Jose Mourinho’s Chelsea finally broke the domination of Arsenal and Manchester United when they triumphed for their first league title in fifty years. But prior to that, the concept of a “Big Four” just simply didn’t exist. Teams like Leeds United and Newcastle represented England in the Champions League. And even after, it only took a “miracle” in Istanbul for Liverpool to make it to the Champions League the year after their triumph because a plucky Everton pipped Liverpool for a 4th place finish.

The press likes to think and shout that the Big Four may dominate English football for a long time coming, but it’s simply just a trend. One that was made possible due to the deep pockets of wealthy owners who jumped on the bandwagon of the English Premier League.

There will be a day when there won’t be a Big Four. Journalists and pundits routinely speak about how Arsenal are the most vulnerable to being bumped out of the Big Four. Apparently, even players look at it this way. Ledley King repeated those sentiments in public just a few days ago.

But why do people feel that about Arsenal? Is it because Aston Villa almost knocked us out of a Champions League place? Wrong. Aston Villa didn’t even finish fifth. Is it because we don’t spend money on our team? Wrong. Look at how much we spent on Samir Nasri and Andrey Arshavin while giving hefty bonuses to key members of our squad. Is it because of our consistent 4th place finishes? Wrong. Two years ago, if Eduardo and Rosicky weren’t paralyzed and we had beaten Manchester United at Old Trafford after taking a 1-0 lead, we would have won the Premier League and shocked the world.

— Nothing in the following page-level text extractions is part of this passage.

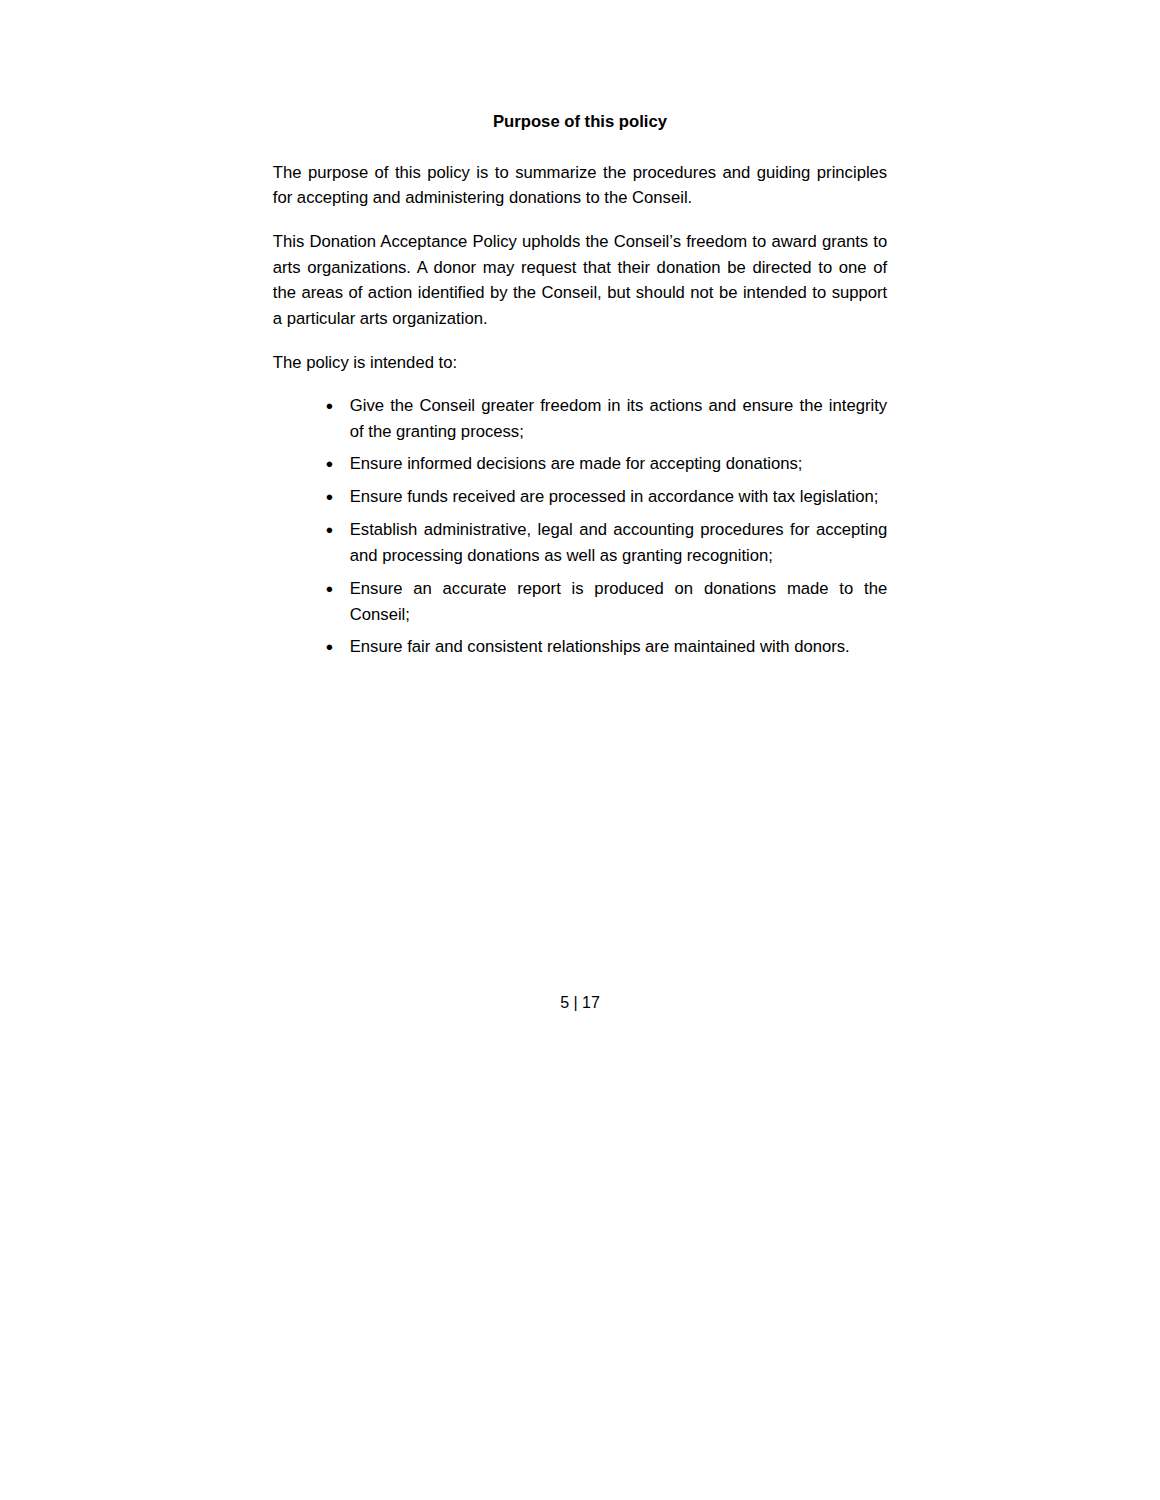Purpose of this policy
The purpose of this policy is to summarize the procedures and guiding principles for accepting and administering donations to the Conseil.
This Donation Acceptance Policy upholds the Conseil’s freedom to award grants to arts organizations. A donor may request that their donation be directed to one of the areas of action identified by the Conseil, but should not be intended to support a particular arts organization.
The policy is intended to:
Give the Conseil greater freedom in its actions and ensure the integrity of the granting process;
Ensure informed decisions are made for accepting donations;
Ensure funds received are processed in accordance with tax legislation;
Establish administrative, legal and accounting procedures for accepting and processing donations as well as granting recognition;
Ensure an accurate report is produced on donations made to the Conseil;
Ensure fair and consistent relationships are maintained with donors.
5 | 17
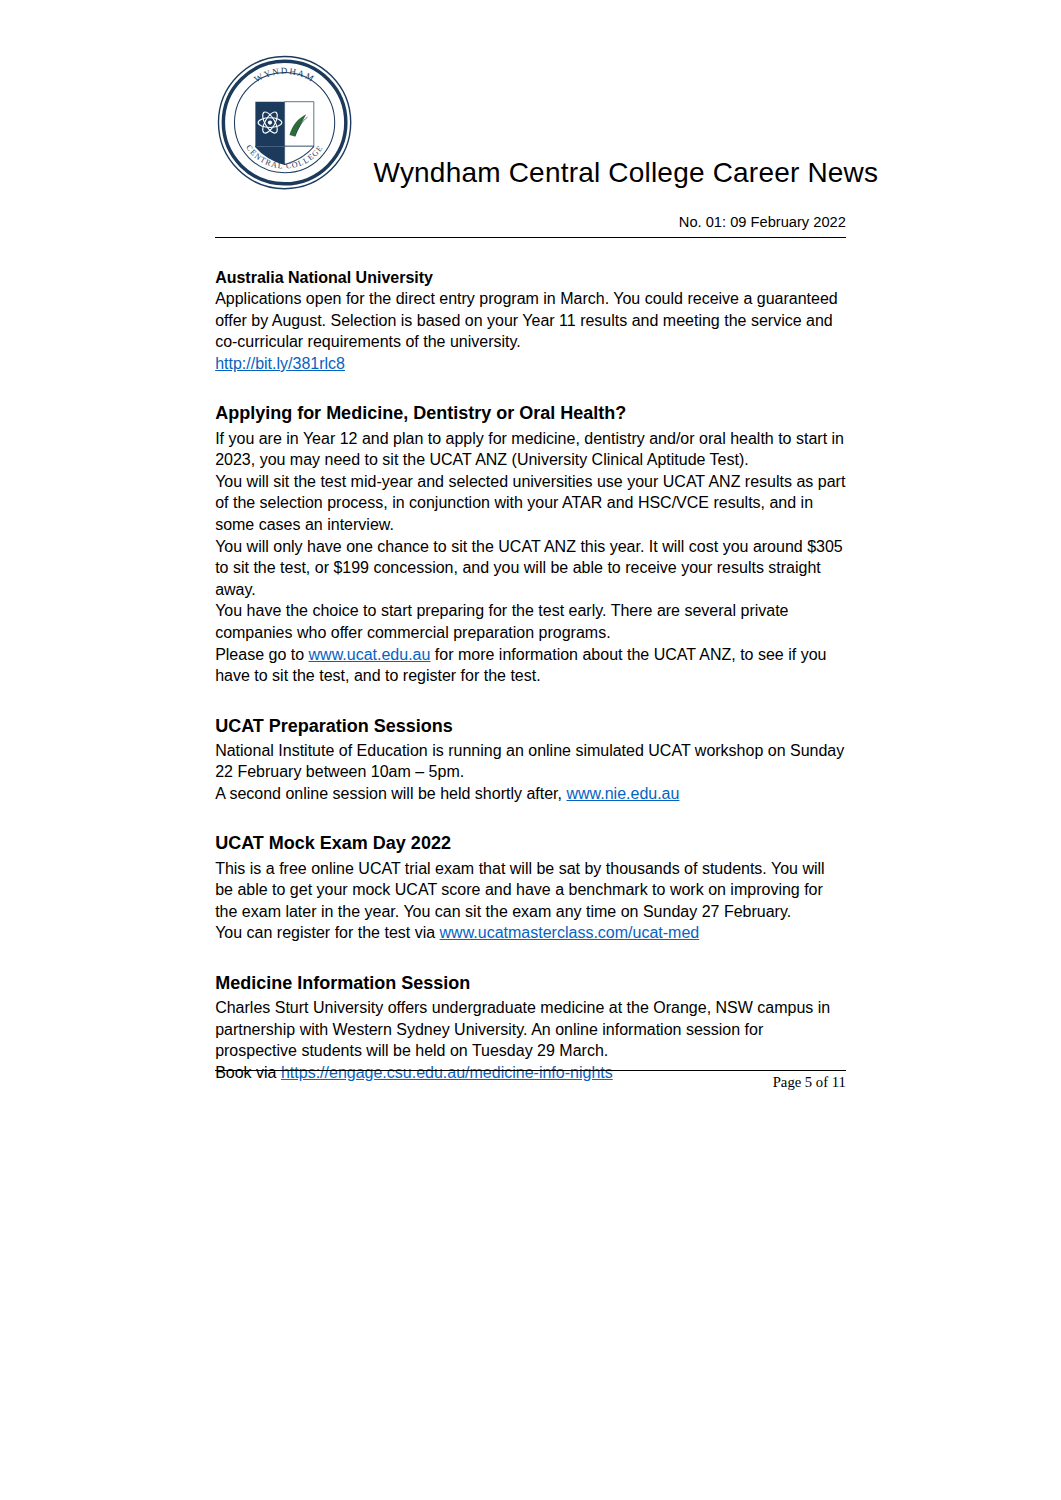WYNDHAM CENTRAL COLLEGE
Wyndham Central College Career News
No. 01: 09 February 2022
Australia National University
Applications open for the direct entry program in March. You could receive a guaranteed offer by August. Selection is based on your Year 11 results and meeting the service and co-curricular requirements of the university.
http://bit.ly/381rlc8
Applying for Medicine, Dentistry or Oral Health?
If you are in Year 12 and plan to apply for medicine, dentistry and/or oral health to start in 2023, you may need to sit the UCAT ANZ (University Clinical Aptitude Test).
You will sit the test mid-year and selected universities use your UCAT ANZ results as part of the selection process, in conjunction with your ATAR and HSC/VCE results, and in some cases an interview.
You will only have one chance to sit the UCAT ANZ this year. It will cost you around $305 to sit the test, or $199 concession, and you will be able to receive your results straight away.
You have the choice to start preparing for the test early. There are several private companies who offer commercial preparation programs.
Please go to www.ucat.edu.au for more information about the UCAT ANZ, to see if you have to sit the test, and to register for the test.
UCAT Preparation Sessions
National Institute of Education is running an online simulated UCAT workshop on Sunday 22 February between 10am – 5pm.
A second online session will be held shortly after, www.nie.edu.au
UCAT Mock Exam Day 2022
This is a free online UCAT trial exam that will be sat by thousands of students. You will be able to get your mock UCAT score and have a benchmark to work on improving for the exam later in the year. You can sit the exam any time on Sunday 27 February.
You can register for the test via www.ucatmasterclass.com/ucat-med
Medicine Information Session
Charles Sturt University offers undergraduate medicine at the Orange, NSW campus in partnership with Western Sydney University. An online information session for prospective students will be held on Tuesday 29 March.
Book via https://engage.csu.edu.au/medicine-info-nights
Page 5 of 11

So what really are the reasons? And who’s to say that another team is incapable of falling out of the Big Four? Let’s take a look at the teams who comprise the Big Four and those contending to break up the powerful quartet.

Manchester United – Get ready to feel the loss of Cristiano Ronaldo. Call him a twat if you want, but the team’s tactics were built around him. They could float by without the input of Carlos Queiroz for one year, but that’s because they still had Ronaldo to punish weaker level opposition. Manchester United last year consistently failed to show up against the big sides. Without Ronaldo, good luck. Their tactics will be a shambles this year.

Chelsea – Ancelotti knows how to get it done in the Champions League. Too bad he has no idea how to challenge for a league crown. Only on the back of Kaka, on Ballon d’Or form no less, could they squeeze out a Serie A title. They have powerful players, but they still lack Mourinho’s ruthlessness. Abramovich wants style, but he doesn’t have flair players on this team. This quest may backfire in their face, but they can challenge for the league.

Liverpool – The trendy pick to win the Premier League this year. But what happens if Javier Mascherano leaves for Barcelona? Oh, that’s right, Steven Gerrard loses the ability to maraud forward and Xabi Alonso is exposed for the luxury player he really is. What am I saying? Xabi Alonso himself is off to Real Madrid. Torres can take them far, but I don’t trust his hamstrings.

Aston Villa – So, this is the team that thinks they can knock us out of the top four. Let’s examine this for a moment. They finished ten points behind us. Their best defender and captain retired from football. Gareth Barry, the heartbeat of the side, left for the literally greener pastures of Manchester City. Agbonlahor’s goals dried up once everyone found out that if he can’t beat you with pace, he can’t beat you. And Martin O’Neill says he needs to sign five players. Yeah, okay.

Manchester City – We sold them two players, and their conflicting attitudes tell you all you need to know about those players. Adebayor says they can challenge for a top four finish, and Kolo says they can win the League. One was a player for Arsenal, the other a Legend. You can figure out which is which. They have tremendous firepower, but a shoddy back four. And don’t ever underestimate the tremendous task of trying to have a team win a title. There is a big difference between trying to win the Premier League and trying to avoid relegation or finish mid-table. Mark Hughes has yet to prove himself.

Everything I just wrote could come true, they could easily be proven wrong. The only thing I’m sure of is this: Don’t count Arsenal out of the title race. Wenger’s teams are best when coming off a quiet summer without a major tournament.